AUTHOR=Tran Tao Thi , Lee Jeonghee , Gunathilake Madhawa , Kim Junetae , Kim Sun-Young , Cho Hyunsoon , Kim Jeongseon TITLE=A comparison of machine learning models and Cox proportional hazards models regarding their ability to predict the risk of gastrointestinal cancer based on metabolic syndrome and its components JOURNAL=Frontiers in Oncology VOLUME=13 YEAR=2023 URL=https://www.frontiersin.org/journals/oncology/articles/10.3389/fonc.2023.1049787 DOI=10.3389/fonc.2023.1049787 ISSN=2234-943X ABSTRACT=Background

Little is known about applying machine learning (ML) techniques to identify the important variables contributing to the occurrence of gastrointestinal (GI) cancer in epidemiological studies. We aimed to compare different ML models to a Cox proportional hazards (CPH) model regarding their ability to predict the risk of GI cancer based on metabolic syndrome (MetS) and its components.

Methods

A total of 41,837 participants were included in a prospective cohort study.
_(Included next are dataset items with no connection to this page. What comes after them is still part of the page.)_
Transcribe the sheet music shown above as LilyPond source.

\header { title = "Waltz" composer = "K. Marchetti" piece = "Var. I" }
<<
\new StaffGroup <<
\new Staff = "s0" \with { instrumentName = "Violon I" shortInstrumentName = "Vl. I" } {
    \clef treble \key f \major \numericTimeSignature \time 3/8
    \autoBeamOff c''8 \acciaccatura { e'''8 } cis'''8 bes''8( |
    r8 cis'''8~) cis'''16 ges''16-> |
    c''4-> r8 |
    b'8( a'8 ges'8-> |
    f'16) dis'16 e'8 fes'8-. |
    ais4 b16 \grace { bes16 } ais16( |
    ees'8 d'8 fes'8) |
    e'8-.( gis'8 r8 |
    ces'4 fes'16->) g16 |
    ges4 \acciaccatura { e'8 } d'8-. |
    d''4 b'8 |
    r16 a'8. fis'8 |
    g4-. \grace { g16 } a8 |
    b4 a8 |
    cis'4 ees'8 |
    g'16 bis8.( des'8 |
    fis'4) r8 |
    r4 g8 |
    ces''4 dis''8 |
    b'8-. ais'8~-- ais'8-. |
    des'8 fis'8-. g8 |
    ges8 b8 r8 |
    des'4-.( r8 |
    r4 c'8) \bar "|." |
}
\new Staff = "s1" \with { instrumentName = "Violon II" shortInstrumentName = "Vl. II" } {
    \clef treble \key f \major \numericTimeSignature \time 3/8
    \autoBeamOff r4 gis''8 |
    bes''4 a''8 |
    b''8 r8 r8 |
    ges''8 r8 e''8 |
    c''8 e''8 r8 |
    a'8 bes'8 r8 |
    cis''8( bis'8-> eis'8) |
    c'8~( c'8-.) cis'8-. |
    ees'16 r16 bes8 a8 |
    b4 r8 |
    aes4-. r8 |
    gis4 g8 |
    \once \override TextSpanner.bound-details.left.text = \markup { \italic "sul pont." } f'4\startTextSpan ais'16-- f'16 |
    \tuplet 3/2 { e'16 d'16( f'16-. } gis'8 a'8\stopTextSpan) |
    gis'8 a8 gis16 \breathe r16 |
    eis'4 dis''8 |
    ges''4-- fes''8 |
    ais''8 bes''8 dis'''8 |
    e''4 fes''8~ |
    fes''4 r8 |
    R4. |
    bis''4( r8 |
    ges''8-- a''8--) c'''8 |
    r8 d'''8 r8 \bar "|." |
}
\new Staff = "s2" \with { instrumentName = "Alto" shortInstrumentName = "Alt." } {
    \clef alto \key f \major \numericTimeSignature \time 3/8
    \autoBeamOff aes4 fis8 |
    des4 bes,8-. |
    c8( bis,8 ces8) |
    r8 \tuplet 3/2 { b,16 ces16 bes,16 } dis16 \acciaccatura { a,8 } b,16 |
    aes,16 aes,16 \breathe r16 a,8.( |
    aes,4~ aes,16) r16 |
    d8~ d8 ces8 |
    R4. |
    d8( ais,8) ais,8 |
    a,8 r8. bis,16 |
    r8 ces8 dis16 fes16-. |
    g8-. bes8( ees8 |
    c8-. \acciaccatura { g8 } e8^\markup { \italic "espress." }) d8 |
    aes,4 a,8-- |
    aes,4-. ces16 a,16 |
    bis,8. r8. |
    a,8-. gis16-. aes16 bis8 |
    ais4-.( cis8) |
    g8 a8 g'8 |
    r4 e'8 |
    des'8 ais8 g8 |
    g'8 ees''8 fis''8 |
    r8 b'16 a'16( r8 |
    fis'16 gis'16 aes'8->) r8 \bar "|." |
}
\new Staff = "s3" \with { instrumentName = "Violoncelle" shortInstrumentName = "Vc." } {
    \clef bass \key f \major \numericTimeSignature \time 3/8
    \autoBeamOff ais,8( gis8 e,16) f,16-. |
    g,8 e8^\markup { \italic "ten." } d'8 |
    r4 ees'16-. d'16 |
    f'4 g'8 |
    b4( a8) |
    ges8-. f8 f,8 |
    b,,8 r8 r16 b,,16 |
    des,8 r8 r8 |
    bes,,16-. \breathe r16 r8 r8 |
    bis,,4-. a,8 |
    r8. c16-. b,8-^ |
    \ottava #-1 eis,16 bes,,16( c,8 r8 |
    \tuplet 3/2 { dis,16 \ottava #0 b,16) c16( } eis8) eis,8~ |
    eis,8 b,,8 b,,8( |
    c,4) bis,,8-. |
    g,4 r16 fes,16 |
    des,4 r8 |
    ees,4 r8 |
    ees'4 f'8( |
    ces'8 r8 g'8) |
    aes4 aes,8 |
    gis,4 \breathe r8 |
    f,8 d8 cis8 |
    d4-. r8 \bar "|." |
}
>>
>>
Incident cancer cases were identified by following up with participants until December 2019. We used CPH, random survival forest (RSF), survival trees (ST), gradient boosting (GB), survival support vector machine (SSVM), and extra survival trees (EST) models to explore the impact of MetS on GI cancer prediction. We used the C-index and integrated Brier score (IBS) to compare the models.

Results

In all, 540 incident GI cancer cases were identified. The GB and SSVM models exhibited comparable performance to the CPH model concerning the C-index (0.725). We also recorded a similar IBS for all models (0.017). Fasting glucose and waist circumference were considered important predictors.

Conclusions

Our study found comparably good performance concerning the C-index for the ML models and CPH model. This finding suggests that ML models may be considered another method for survival analysis when the CPH model’s conditions are not satisfied.